02/26/2025
In honor of Black History Month, MedStar Home Health Services is spotlighting African American pioneers in Medicine.
SOLOMON CARTER FULLER (1872 – 1953)
The first African American Psychiatrist
He was an early 20th-century psychiatrist, researcher, and medical educator was born on August 11, 1872, in Monrovia, Liberia. His parents were Americo-Liberians. He also performed pioneering work with neuropathologist, Alois Alzheimer conducting considerable research concerning degenerative diseases of the brain, such as dementia.
Solomon’s grandfather was a Virginia slave who bought his and his wife’s freedom The grandparents emigrated to Liberia in 1852 to help establish a settlement of African Americans.
Fuller showed an interest in medicine, especially since his grandparents were medical missionaries in Liberia.
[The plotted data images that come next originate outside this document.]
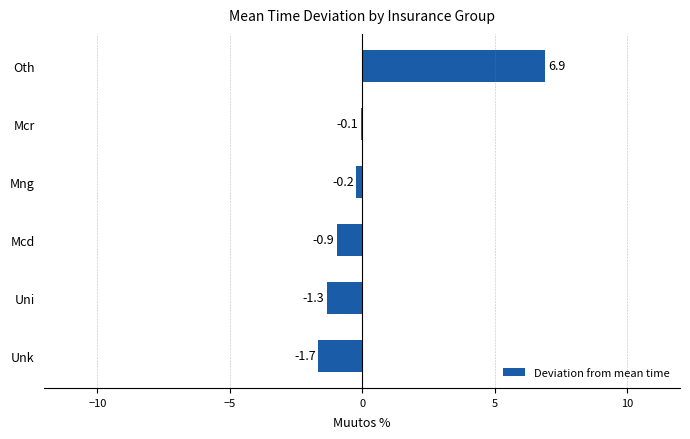

True or false: the data shows -0.1 at Mcr.

True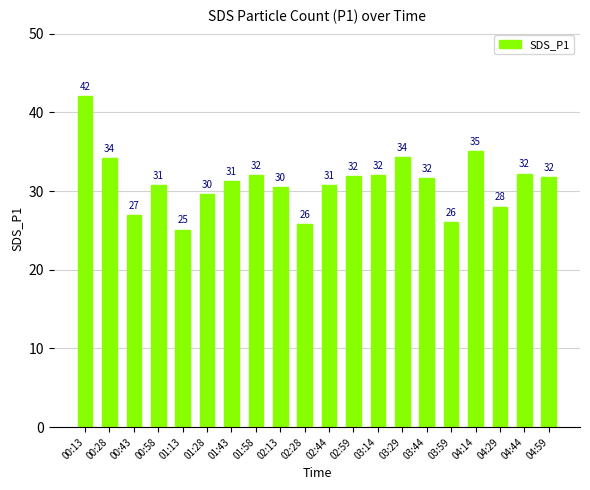

What is the difference between the maximum and minimum values?

17.0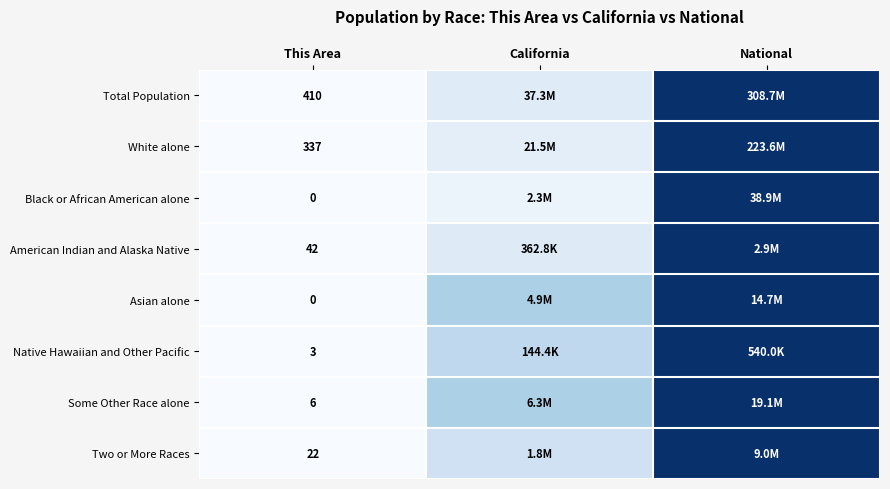

List the labels in order of Native Hawaiian and Other Pacific value, largest first.

National, California, This Area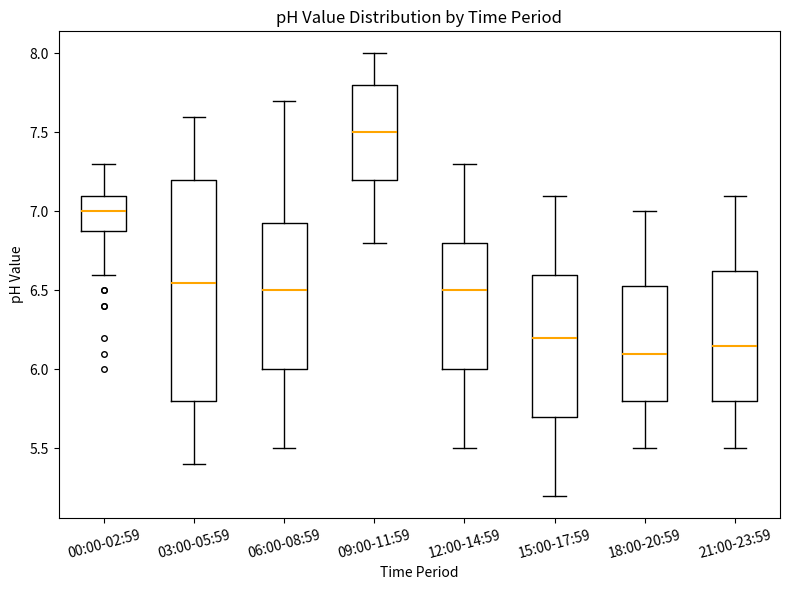

Reading left to right, transcribe this box plot: for each box, give where its median line is, the range the box spans, and where its two whiskers end, as read against the y-axis. The values are not printed on the chart, so give them approximately, as read against the axis.

00:00-02:59: median 7.00, box 6.90 to 7.10, whiskers 6.60 to 7.30
03:00-05:59: median 6.55, box 5.80 to 7.20, whiskers 5.40 to 7.60
06:00-08:59: median 6.50, box 6.00 to 6.95, whiskers 5.50 to 7.70
09:00-11:59: median 7.50, box 7.20 to 7.80, whiskers 6.80 to 8.00
12:00-14:59: median 6.50, box 6.00 to 6.80, whiskers 5.50 to 7.30
15:00-17:59: median 6.20, box 5.70 to 6.60, whiskers 5.20 to 7.10
18:00-20:59: median 6.10, box 5.80 to 6.55, whiskers 5.50 to 7.00
21:00-23:59: median 6.15, box 5.80 to 6.65, whiskers 5.50 to 7.10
In 1889, Solomon migrated to the United States to attend Livingstone College in North Carolina. He then completed his medical degree at the Boston University School of Medicine in 1897. In 1909 Fuller married Meta Vaux Warrick Fuller, an internationally known sculptor. The couple had three children, Solomon C., William T., and Perry J. Fuller.
Solomon Fuller’s major contribution was to the growing clinical knowledge of Alzheimer’s disease. As part of his post-graduate studies at the University of Munich (Germany), Fuller researched pathology and specifically neuropathology. In 1903 Solomon Carter Fuller was chosen by Alois Alzheimer to do research at the Royal Psychiatric Hospital at the University of Munich. He also helped correctly diagnose and train others to correctly diagnose the side effects of syphilis to prevent black war veterans from getting misdiagnosed, discharged, and ineligible for military benefits. He trained these young doctors at the Veteran’s Hospital in Tuskegee, Alabama before the infamous Tuskegee syphilis experiments (1932-1972).
Through much of his early career (1899-1933) Fuller was employed with Boston University’s School of Medicine where the highest position he attained was an associate professor. After losing his eyesight in 1944, Fuller was unable to continue practicing and passed away in 1953, at the age of 81 years, due to advanced diabetes. In 1974, the Black Psychiatrists of America created the Solomon Carter Fuller Program for young black aspiring psychiatrists to complete their residency. The Solomon Carter Fuller Mental Health Center in Boston is also named after Dr. Fuller.